Repeat every entry exactly as it appears.
[[ Records, beginning ]]
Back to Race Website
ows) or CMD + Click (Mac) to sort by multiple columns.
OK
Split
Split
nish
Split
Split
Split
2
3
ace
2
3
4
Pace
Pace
[[ Records, end ]]
# Reply to the task
Back to Race Website
ows) or CMD + Click (Mac) to sort by multiple columns.
OK
Split
Split
nish
Split
Split
Split
2
3
ace
2
3
4
Pace
Pace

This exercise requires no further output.